At a time when concern is mounting regarding our carbon footprint, natural infrastructure can provide carbon neutral, or even carbon positive, alternatives. Supplementing or replacing “grey” infrastructure with “green” infrastructure can generate significant savings as well as support biodiversity. However, many of us are not used to thinking of aquifers, ditches, forested areas, foreshores, and creek beds – to name the most obvious natural assets – as part of any formal infrastructure, just as we are not used to thinking of the Earth itself as an intelligent, living biosphere, and so we may not take the types of precautions that maintain our natural infrastructure in good working order.Here are some examples of ecosystem services that we receive from natural infrastructure and how we can preserve them:
- Aquifers provide potable water of excellent quality (if not polluted), as well as water purification and water storage services. Their protective aquitard needs to be kept intact to prevent the inflow of salt water and other contaminants, their watershed recharge areas need to be free of contaminants, and the watershed recharge area’s conductivity needs to be maximized through tree roots and other plantings.

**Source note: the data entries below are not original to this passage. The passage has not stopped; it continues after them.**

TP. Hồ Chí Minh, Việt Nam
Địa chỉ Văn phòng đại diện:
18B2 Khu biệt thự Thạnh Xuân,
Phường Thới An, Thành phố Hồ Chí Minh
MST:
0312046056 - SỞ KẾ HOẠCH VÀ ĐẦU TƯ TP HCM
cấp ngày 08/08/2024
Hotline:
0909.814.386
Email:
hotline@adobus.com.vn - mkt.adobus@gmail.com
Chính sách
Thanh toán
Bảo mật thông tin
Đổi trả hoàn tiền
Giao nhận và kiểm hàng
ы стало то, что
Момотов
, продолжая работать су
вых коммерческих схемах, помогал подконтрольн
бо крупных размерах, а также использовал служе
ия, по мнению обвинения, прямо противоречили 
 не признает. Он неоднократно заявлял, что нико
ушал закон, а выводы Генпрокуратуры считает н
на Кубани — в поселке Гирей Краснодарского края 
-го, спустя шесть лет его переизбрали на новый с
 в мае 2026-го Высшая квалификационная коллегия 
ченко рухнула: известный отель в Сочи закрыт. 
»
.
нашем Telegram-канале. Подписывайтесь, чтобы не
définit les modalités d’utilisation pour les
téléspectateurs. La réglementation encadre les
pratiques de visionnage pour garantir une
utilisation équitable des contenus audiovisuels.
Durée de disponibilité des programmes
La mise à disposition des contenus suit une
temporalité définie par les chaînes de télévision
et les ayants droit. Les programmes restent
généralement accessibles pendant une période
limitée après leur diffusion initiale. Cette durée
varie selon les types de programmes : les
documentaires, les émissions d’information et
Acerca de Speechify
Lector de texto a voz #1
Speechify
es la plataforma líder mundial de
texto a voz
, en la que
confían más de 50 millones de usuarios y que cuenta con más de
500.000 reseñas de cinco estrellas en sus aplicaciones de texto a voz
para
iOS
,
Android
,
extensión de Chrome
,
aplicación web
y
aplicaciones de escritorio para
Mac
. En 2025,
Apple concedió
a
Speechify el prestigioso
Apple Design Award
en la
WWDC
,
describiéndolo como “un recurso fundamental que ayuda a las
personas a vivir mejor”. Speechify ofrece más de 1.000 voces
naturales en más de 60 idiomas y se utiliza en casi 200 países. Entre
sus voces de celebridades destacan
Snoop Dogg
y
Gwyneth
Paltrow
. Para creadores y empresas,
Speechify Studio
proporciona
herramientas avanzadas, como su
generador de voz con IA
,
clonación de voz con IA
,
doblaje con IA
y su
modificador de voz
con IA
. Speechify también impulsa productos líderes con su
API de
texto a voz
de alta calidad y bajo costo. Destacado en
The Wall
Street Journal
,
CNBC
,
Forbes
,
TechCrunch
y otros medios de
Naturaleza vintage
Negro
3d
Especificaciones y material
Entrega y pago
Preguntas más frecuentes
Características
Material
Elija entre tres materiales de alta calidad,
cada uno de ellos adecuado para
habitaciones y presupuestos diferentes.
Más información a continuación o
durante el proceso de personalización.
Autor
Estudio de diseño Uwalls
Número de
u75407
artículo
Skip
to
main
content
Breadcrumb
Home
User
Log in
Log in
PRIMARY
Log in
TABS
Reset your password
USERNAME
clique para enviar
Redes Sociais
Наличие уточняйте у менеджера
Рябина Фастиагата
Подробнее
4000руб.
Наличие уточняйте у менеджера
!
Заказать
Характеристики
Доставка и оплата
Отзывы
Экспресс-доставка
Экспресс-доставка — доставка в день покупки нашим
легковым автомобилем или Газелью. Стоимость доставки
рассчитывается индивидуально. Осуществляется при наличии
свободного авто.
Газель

- Open ditches (rather than closed pipes or concrete culverts) that contain grass or other plantings slows down the movement of water runoff from roads, driveways, and roofs and gradually cleans it as silt and other contaminants settle out. Some of the water can also be recycled into the natural water balance by evaporation and infiltration back into the ground, thus preventing flooding.
- Creek beds provide supplemental groundwater for aquifer recharge, and riparian vegetation stabilizes the creek banks and also filters and cleans the groundwater.

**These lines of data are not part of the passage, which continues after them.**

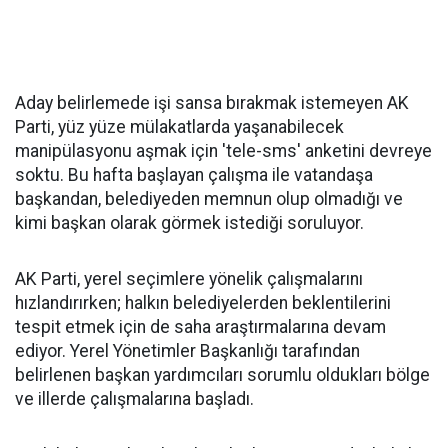
Aday belirlemede işi sansa bırakmak istemeyen AK
Parti, yüz yüze mülakatlarda yaşanabilecek
manipülasyonu aşmak için 'tele-sms' anketini devreye
soktu. Bu hafta başlayan çalışma ile vatandaşa
başkandan, belediyeden memnun olup olmadığı ve
kimi başkan olarak görmek istediği soruluyor.
AK Parti, yerel seçimlere yönelik çalışmalarını
hızlandırırken; halkın belediyelerden beklentilerini
tespit etmek için de saha araştırmalarına devam
ediyor. Yerel Yönetimler Başkanlığı tarafından
belirlenen başkan yardımcıları sorumlu oldukları bölge
ve illerde çalışmalarına başladı.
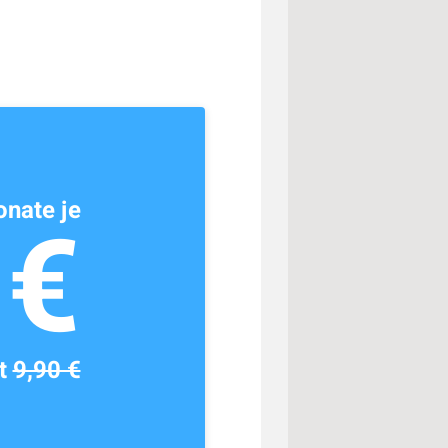
nate je
1€
tt
9,90 €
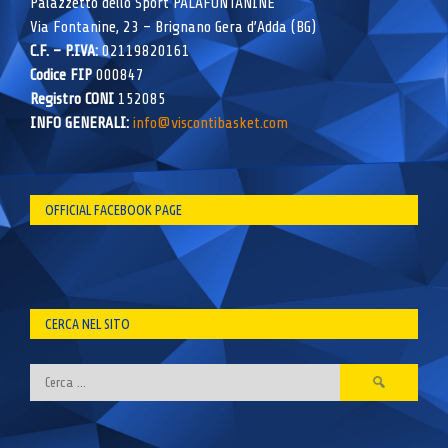
Palazzetto dello Sport PALAFONTANINE
Via Fontanine, 23 – Brignano Gera d’Adda (BG)
C.F. – P.IVA:
02119820161
Codice FIP
000847
Registro CONI
152085
INFO GENERALI:
info@viscontibasket.com
OFFICIAL FACEBOOK PAGE
CERCA NEL SITO
Ricerca
per:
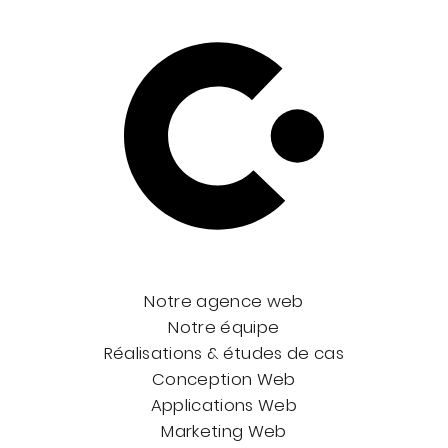
Notre agence web
Notre équipe
Réalisations & études de cas
Conception Web
Applications Web
Marketing Web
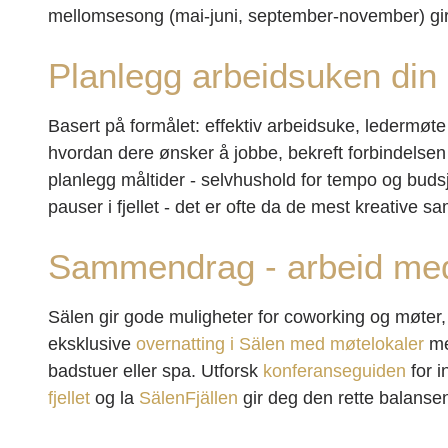
mellomsesong (mai-juni, september-november) gir bes
Planlegg arbeidsuken din p
Basert på formålet: effektiv arbeidsuke, ledermøte
hvordan dere ønsker å jobbe, bekreft forbindelsen s
planlegg måltider - selvhushold for tempo og budsjett
pauser i fjellet - det er ofte da de mest kreative s
Sammendrag - arbeid med
Sälen gir gode muligheter for coworking og møter, 
eksklusive
overnatting i Sälen med møtelokaler
me
badstuer eller spa. Utforsk
konferanseguiden
for i
fjellet
og la
SälenFjällen
gir deg den rette balansen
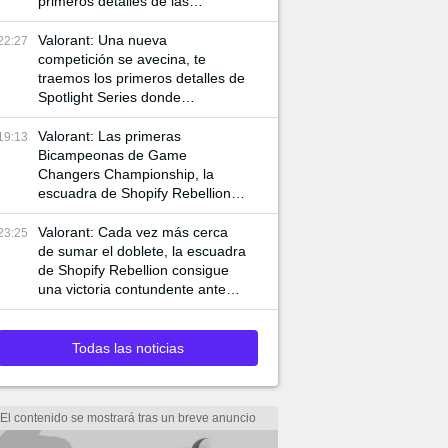
primeros detalles de las
siguientes competencias
internacionales de VCT
Valorant: Una nueva
22:27
competición se avecina, te
traemos los primeros detalles de
Spotlight Series donde
jugadores de VCT y Game
Changers participan
Valorant: Las primeras
19:13
Bicampeonas de Game
Changers Championship, la
escuadra de Shopify Rebellion
consigue llevarse la final 3-0
ante MIBR para alzar la copa
Valorant: Cada vez más cerca
23:25
de sumar el doblete, la escuadra
de Shopify Rebellion consigue
una victoria contundente ante
G2 para asegurar el pase a la
final
Todas las noticias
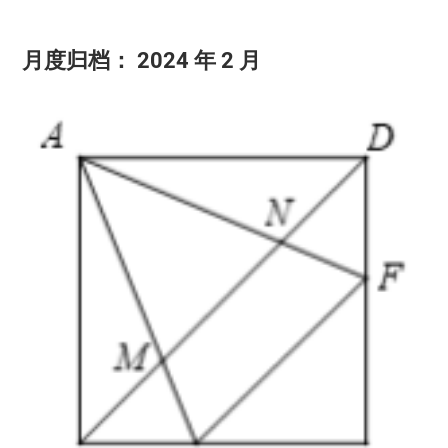
月度归档：
2024 年 2 月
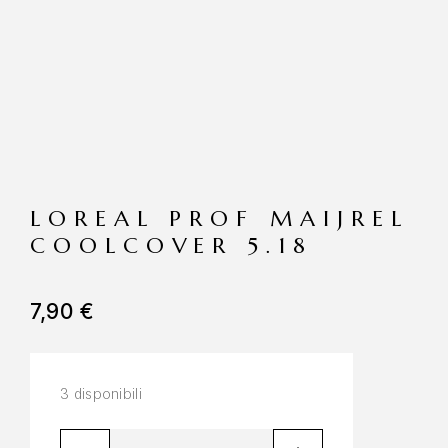
LOREAL PROF MAIJREL
COOLCOVER 5.18
7,90
€
3 disponibili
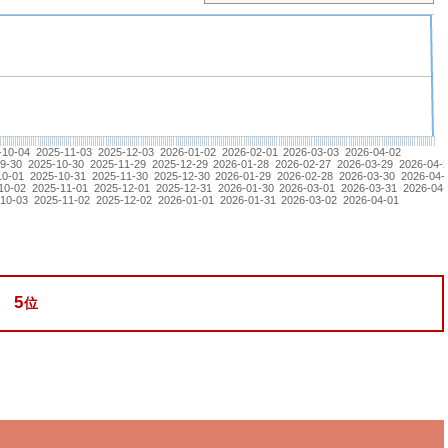
-10-04
2025-11-03
2025-12-03
2026-01-02
2026-02-01
2026-03-03
2026-04-02
9-30
2025-10-30
2025-11-29
2025-12-29
2026-01-28
2026-02-27
2026-03-29
2026-04-
10-01
2025-10-31
2025-11-30
2025-12-30
2026-01-29
2026-02-28
2026-03-30
2026-04-
10-02
2025-11-01
2025-12-01
2025-12-31
2026-01-30
2026-03-01
2026-03-31
2026-04-
-10-03
2025-11-02
2025-12-02
2026-01-01
2026-01-31
2026-03-02
2026-04-01
5
位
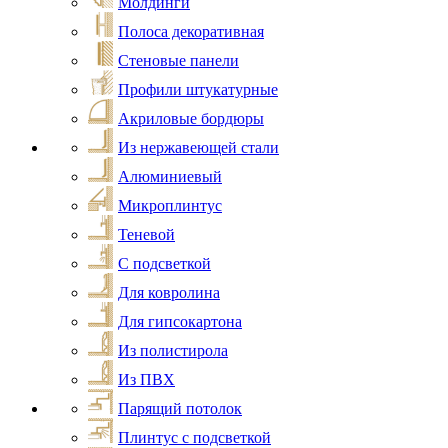
Молдинги
Полоса декоративная
Стеновые панели
Профили штукатурные
Акриловые бордюры
Из нержавеющей стали
Алюминиевый
Микроплинтус
Теневой
С подсветкой
Для ковролина
Для гипсокартона
Из полистирола
Из ПВХ
Парящий потолок
Плинтус с подсветкой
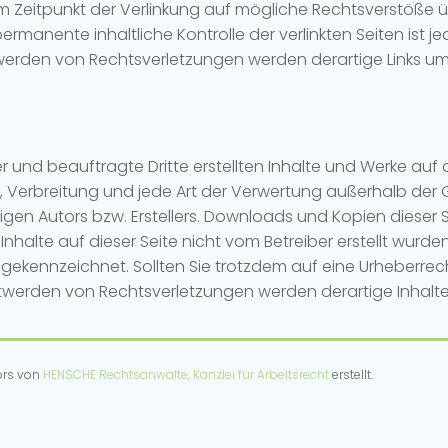
zum Zeitpunkt der Verlinkung auf mögliche Rechtsverstöße 
permanente inhaltliche Kontrolle der verlinkten Seiten ist
werden von Rechtsverletzungen werden derartige Links u
er und beauftragte Dritte erstellten Inhalte und Werke au
ng, Verbreitung und jede Art der Verwertung außerhalb de
gen Autors bzw. Erstellers. Downloads und Kopien dieser Se
nhalte auf dieser Seite nicht vom Betreiber erstellt wurde
e gekennzeichnet. Sollten Sie trotzdem auf eine Urheberre
twerden von Rechtsverletzungen werden derartige Inhal
ors von
HENSCHE Rechtsanwälte, Kanzlei für Arbeitsrecht
erstellt.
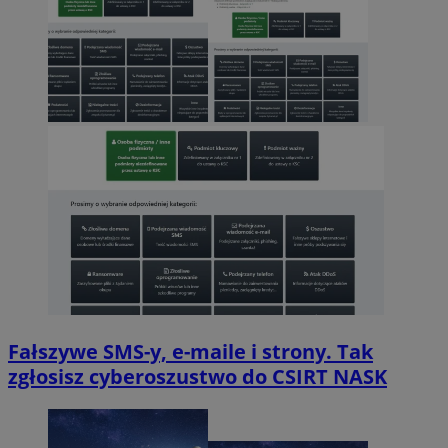
Fałszywe SMS-y, e-maile i strony. Tak
zgłosisz cyberoszustwo do CSIRT NASK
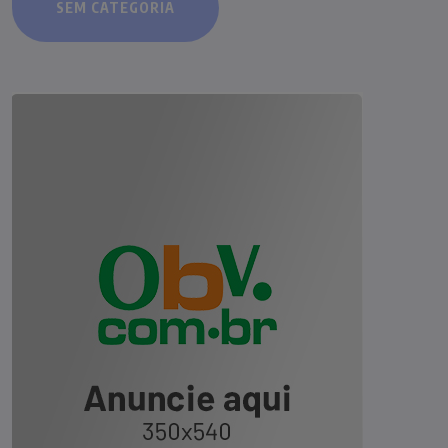
SEM CATEGORIA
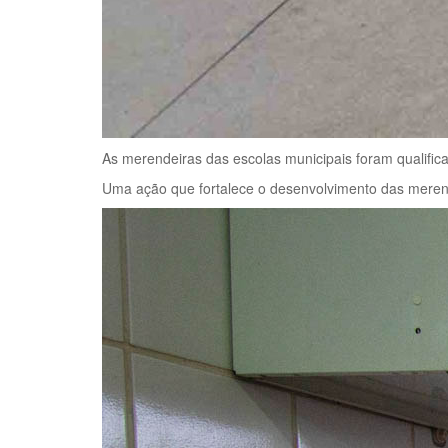
As merendeiras das escolas municipais foram qualifica
Uma ação que fortalece o desenvolvimento das merende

- In addition to providing habitats for diverse species, forested areas can provide slope stabilization and aquifer recharge.
- Experience with storm surge has shown that engineered works along a marine foreshore are much more vulnerable to storm damage than a natural foreshore. A natural foreshore, if properly maintained can protect the built environment from damage by absorbing wave energy and preventing inundation. It can also protect aquifers from saltwater intrusion.
- Eel grass (Zostera marina) beds, or meadows, act as buffers that slow swift ocean currents as they approach shore and thus also create ideal habitat for fish, migratory water fowl, and countless invertebrates. They provide habitat ecosystem services by functioning as wildlife corridors for birds and invertebrates, salmon highways, shelter for a wide range of aquatic life, and nutrient-rich nurseries for a range of species including salmonid stocks. They also provide provisional ecosystem services by being a food source for various species, thus providing the basis for commercial and recreational fishing. They are known as “ecosystem engineers” because they also provide regulatory ecosystem services such as:
- Carbon sequestration and “blue carbon”
- Oxygen production
- Wave and shoreline erosion protection
- Water filtration by trapping sediment, sewage effluent, and other pollutants
- Stabilization of the ocean bed
Eelgrass beds depend on photosynthesis (sunlight) for their nutrition; therefore, any regular shadowing of the beds from dock or anchored or moored vessels/floats also creates problems.